— Exercise instructions —
Return every line in the records below that contains the word "right".

### Provided entries

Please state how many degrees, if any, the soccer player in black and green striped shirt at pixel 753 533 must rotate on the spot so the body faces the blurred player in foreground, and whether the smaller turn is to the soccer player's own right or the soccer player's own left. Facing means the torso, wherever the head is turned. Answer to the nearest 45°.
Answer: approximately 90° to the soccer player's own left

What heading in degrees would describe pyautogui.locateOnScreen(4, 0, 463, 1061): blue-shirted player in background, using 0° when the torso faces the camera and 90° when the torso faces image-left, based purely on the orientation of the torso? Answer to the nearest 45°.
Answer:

######
### Provided entries

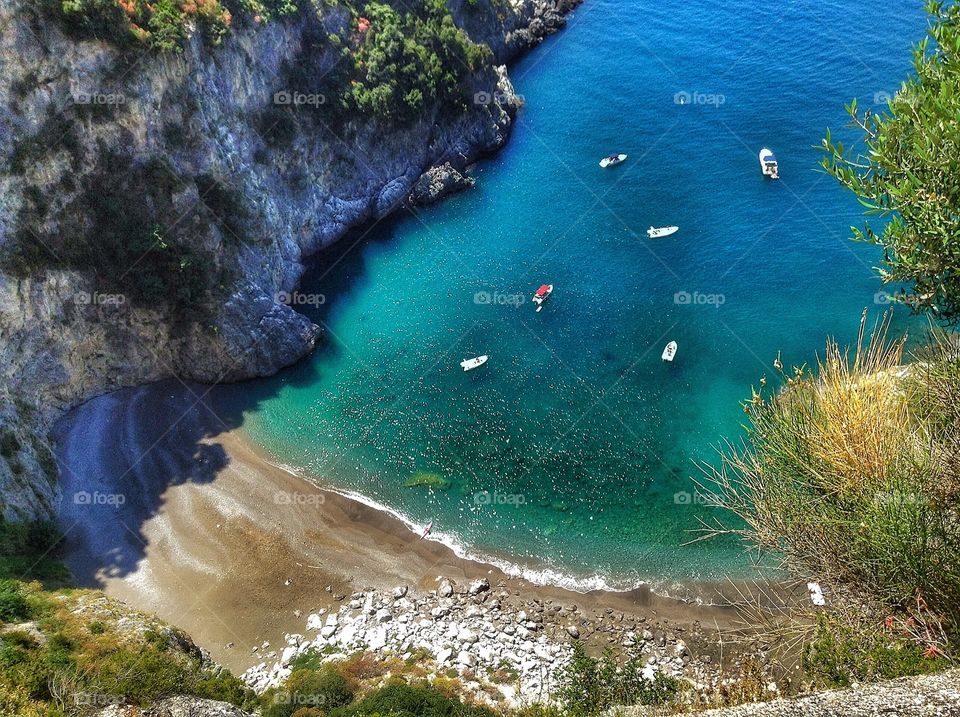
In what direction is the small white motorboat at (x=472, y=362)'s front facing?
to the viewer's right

######
### Provided entries

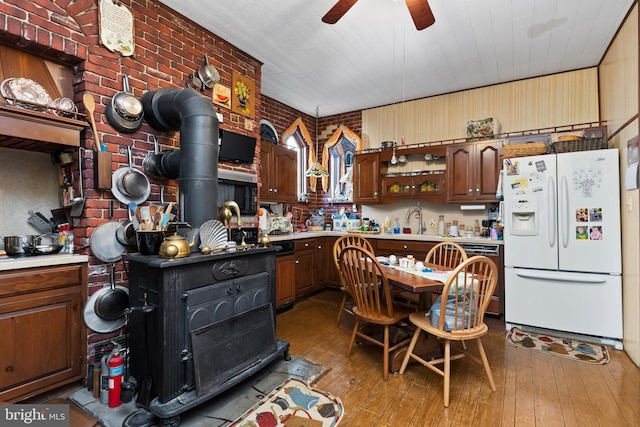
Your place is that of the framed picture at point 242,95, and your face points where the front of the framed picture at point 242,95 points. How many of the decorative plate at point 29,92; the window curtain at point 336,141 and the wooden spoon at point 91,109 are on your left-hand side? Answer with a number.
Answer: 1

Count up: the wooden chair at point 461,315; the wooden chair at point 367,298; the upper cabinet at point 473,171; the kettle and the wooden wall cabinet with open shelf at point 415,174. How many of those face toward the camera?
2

######

— Response below —
Please state how many degrees, if any, the soccer player in black and green striped shirt at pixel 753 533 must rotate on the spot so the body faces the blurred player in foreground, and whether the smaller turn is to the soccer player's own right or the soccer player's own left. Facing means the torso, wherever the head is turned. Answer to the nearest 45°.
to the viewer's right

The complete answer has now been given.